Importantly, these right-wing influencers celebrating the inauguration seem mostly to be self-employed, and therefore don’t have the public relations or advertising concerns that lead media companies to be cautious. This independence confers the ability to be more provocative, or outright offensive, than someone who has to answer to an editor, and whose editor has to answer to a manager, and so on up the chain.
But even these free speech warriors can’t always say what they really think, because some of them are Nazis. Bryce Hall, an MMA fighter Colyar describes as “downing shot after shot of tequila” at an inauguration party, said this week that Adolf Hitler was a “good guy” and subsequently lost at least one sponsor. The language police, it seems, are still on the case.
Maybe many people regard DEI initiatives and trainings with indifference bordering on annoyance. Are they going to be on board with the right’s attempts to blame everything on DEI? On the Trump White House’s rambling claims that the recent midair collision above D.C. is connected to DEI programs? (Some of which, incidentally, started during the first Trump administration.)
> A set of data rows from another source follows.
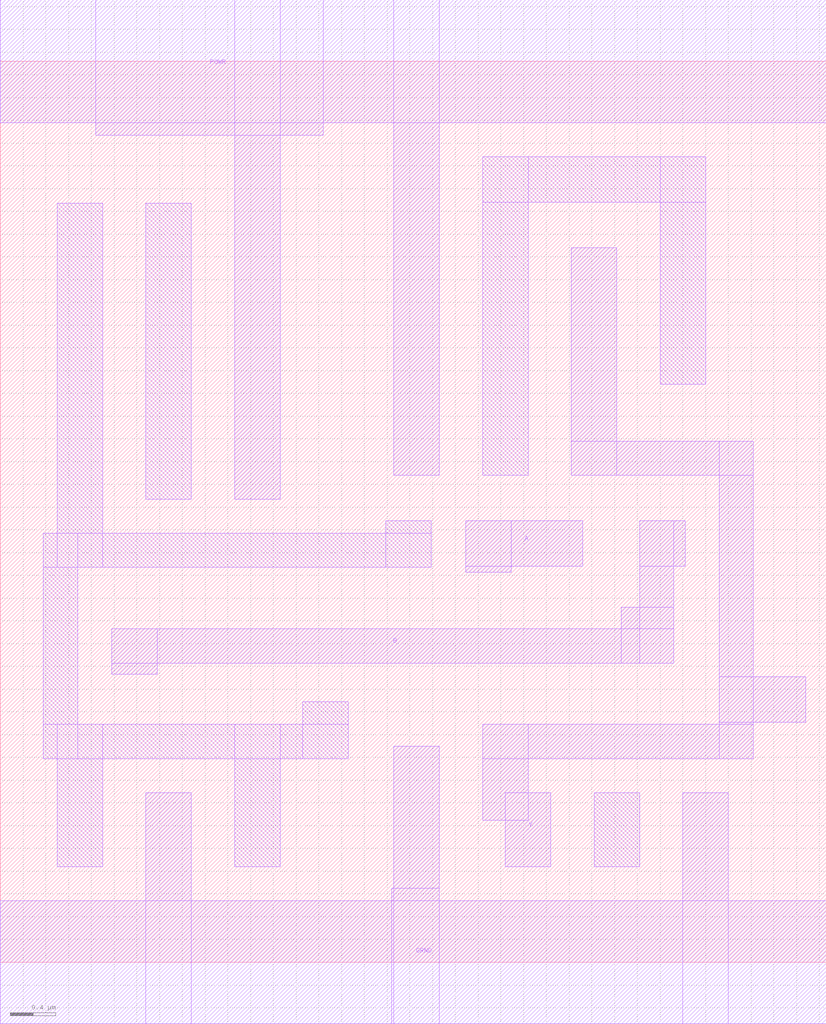
<source format=lef>
VERSION 5.4 ;
NAMESCASESENSITIVE ON ;
BUSBITCHARS "[]" ;
DIVIDERCHAR "/" ;
UNITS
  DATABASE MICRONS 1000 ;
END UNITS

USEMINSPACING OBS ON ;
USEMINSPACING PIN OFF ;
CLEARANCEMEASURE EUCLIDEAN ;


MANUFACTURINGGRID 0.005 ;

MACRO XOR2X1
  CLASS  CORE ;
  FOREIGN XOR2X1 0.000 0.000 ;
  ORIGIN 0.000 0.000 ;
  SIZE 7.260 BY 7.920 ;
  SYMMETRY X Y  ;
  SITE CORE ;
  PIN A
    DIRECTION INPUT ;
    PORT
      LAYER Metal1 ;
        RECT 4.090 3.430 4.490 3.880 ;
        RECT 4.090 3.480 5.120 3.880 ;
    END
  END A
  PIN B
    DIRECTION INPUT ;
    PORT
      LAYER Metal1 ;
        RECT 0.980 2.530 1.380 2.930 ;
        RECT 5.620 3.480 6.020 3.880 ;
        RECT 5.620 2.630 5.920 3.880 ;
        RECT 5.460 2.630 5.920 3.120 ;
        RECT 0.980 2.630 5.920 2.930 ;
    END
  END B
  PIN GRND
    DIRECTION INPUT ;
    PORT
      LAYER Metal1 ;
        RECT 1.280 -0.540 1.680 1.490 ;
        RECT 0.000 -0.540 7.260 0.540 ;
        RECT 6.000 -0.540 6.400 1.490 ;
        RECT 3.460 -0.540 3.860 1.900 ;
        RECT 3.440 -0.540 3.860 0.650 ;
    END
  END GRND
  PIN Y
    DIRECTION INPUT ;
    PORT
      LAYER Metal1 ;
        RECT 4.240 1.250 4.640 2.090 ;
        RECT 6.320 2.110 7.080 2.510 ;
        RECT 5.020 4.280 6.620 4.580 ;
        RECT 6.320 1.790 6.620 4.580 ;
        RECT 4.240 1.790 6.620 2.090 ;
        RECT 5.020 4.280 5.420 6.280 ;
        RECT 4.440 0.840 4.840 1.490 ;
    END
  END Y
  PIN POWR
    DIRECTION INPUT ;
    PORT
      LAYER Metal1 ;
        RECT 2.060 4.070 2.460 8.460 ;
        RECT 0.000 7.380 7.260 8.460 ;
        RECT 3.460 4.280 3.860 8.460 ;
        RECT 0.840 7.270 2.840 8.460 ;
    END
  END POWR
  OBS 
      LAYER Metal1 ;
        RECT 1.280 4.070 1.680 6.670 ;
        RECT 0.500 0.840 0.900 2.090 ;
        RECT 2.060 0.840 2.460 2.090 ;
        RECT 0.380 1.790 3.060 2.090 ;
        RECT 2.660 1.790 3.060 2.290 ;
        RECT 0.380 1.790 0.680 3.770 ;
        RECT 0.380 3.470 3.790 3.770 ;
        RECT 3.390 3.470 3.790 3.880 ;
        RECT 0.500 3.470 0.900 6.670 ;
        RECT 5.220 0.840 5.620 1.490 ;
        RECT 4.240 4.280 4.640 7.080 ;
        RECT 5.800 5.080 6.200 7.080 ;
        RECT 4.240 6.680 6.200 7.080 ;
  END 
END XOR2X1

END LIBRARY

</source>
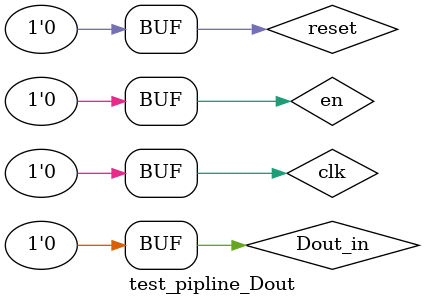
<source format=v>
`timescale 1ns / 1ps


module test_pipline_Dout;

	// Inputs
	reg Dout_in;
	reg reset;
	reg clk;
	reg en;

	// Outputs
	wire Dout_out;

	// Instantiate the Unit Under Test (UUT)
	pipeline_Dout uut (
		.Dout_in(Dout_in), 
		.Dout_out(Dout_out), 
		.reset(reset), 
		.clk(clk), 
		.en(en)
	);

	initial begin
		// Initialize Inputs
		Dout_in = 0;
		reset = 0;
		clk = 0;
		en = 0;

		// Wait 100 ns for global reset to finish
		#100;
        
		// Add stimulus here

	end
      
endmodule


</source>
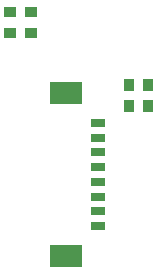
<source format=gbr>
G04 DesignSpark PCB PRO Gerber Version 10.0 Build 5299*
G04 #@! TF.Part,Single*
G04 #@! TF.FileFunction,Paste,Top*
G04 #@! TF.FilePolarity,Positive*
%FSLAX35Y35*%
%MOIN*%
G04 #@! TA.AperFunction,SMDPad,CuDef*
%ADD84R,0.03543X0.03898*%
%ADD94R,0.04803X0.02835*%
%ADD83R,0.03898X0.03543*%
%ADD95R,0.10984X0.07441*%
G04 #@! TD.AperFunction*
X0Y0D02*
D02*
D83*
X12104Y249069D03*
Y256156D03*
X19104Y249069D03*
Y256156D03*
D02*
D84*
X51825Y224703D03*
Y231703D03*
X58124Y224703D03*
Y231703D03*
D02*
D94*
X41620Y184797D03*
Y189719D03*
Y194640D03*
Y199561D03*
Y204482D03*
Y209404D03*
Y214325D03*
Y219246D03*
D02*
D95*
X30793Y174758D03*
Y229285D03*
X0Y0D02*
M02*

</source>
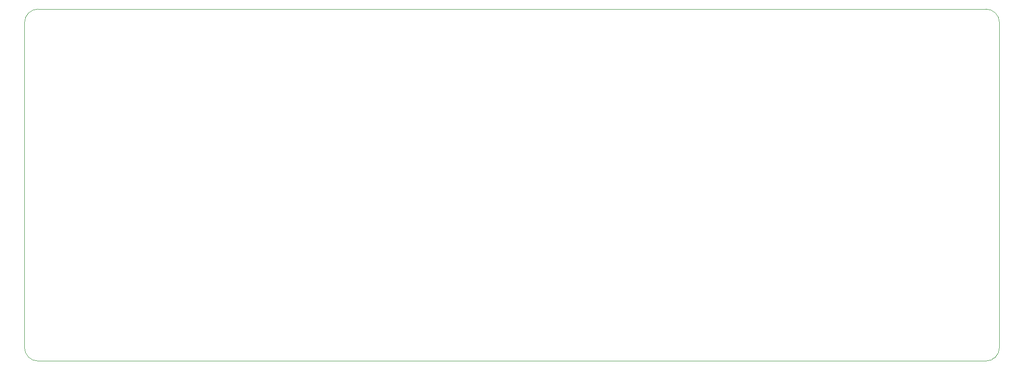
<source format=gbr>
%TF.GenerationSoftware,KiCad,Pcbnew,5.1.10*%
%TF.CreationDate,2021-08-13T16:06:35+12:00*%
%TF.ProjectId,D-Class_Amp,442d436c-6173-4735-9f41-6d702e6b6963,rev?*%
%TF.SameCoordinates,Original*%
%TF.FileFunction,Profile,NP*%
%FSLAX46Y46*%
G04 Gerber Fmt 4.6, Leading zero omitted, Abs format (unit mm)*
G04 Created by KiCad (PCBNEW 5.1.10) date 2021-08-13 16:06:35*
%MOMM*%
%LPD*%
G01*
G04 APERTURE LIST*
%TA.AperFunction,Profile*%
%ADD10C,0.050000*%
%TD*%
G04 APERTURE END LIST*
D10*
X79342000Y-129946000D02*
X79342000Y-69946000D01*
X256842000Y-132446000D02*
X81842000Y-132446000D01*
X259342000Y-69946000D02*
X259342000Y-129946000D01*
X81842000Y-67446000D02*
X256842000Y-67446000D01*
X79342000Y-69946000D02*
G75*
G02*
X81842000Y-67446000I2500000J0D01*
G01*
X256842000Y-67446000D02*
G75*
G02*
X259342000Y-69946000I0J-2500000D01*
G01*
X259342000Y-129946000D02*
G75*
G02*
X256842000Y-132446000I-2500000J0D01*
G01*
X81842000Y-132446000D02*
G75*
G02*
X79342000Y-129946000I0J2500000D01*
G01*
M02*

</source>
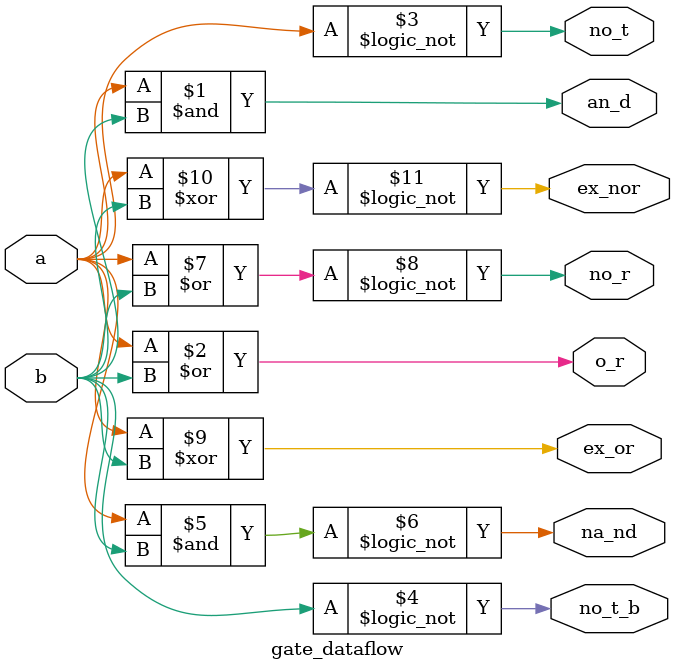
<source format=sv>


module gate_dataflow(input logic a,b,output logic an_d,o_r,no_t,no_t_b,na_nd,no_r,ex_or,ex_nor

    );
    assign  an_d=a&b;
    assign o_r=a|b;
    assign no_t=!a;
    assign no_t_b=!b;
    assign na_nd=!(a&b);
    assign no_r=!(a|b);
    assign ex_or=a^b; 
    assign ex_nor=!(a^b);
endmodule

</source>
Progressives have discovered that you can’t wrench the country’s politics to the left by trying to police the discourse. Conservatives may find, similarly, that winning an election does not transform American culture into an anything-goes right-wing playground. Or more simply: If you’re an asshole you’re an asshole, no matter who the president is.
Disclosure: I work for Vox Media, which owns New York.
Not entirely seriously, since the country did elect an accused rapist as president, twice.
Matt Yglesias, Bari Weiss, Andrew Sullivan — you can probably think of some more names yourself, they’re all over Substack.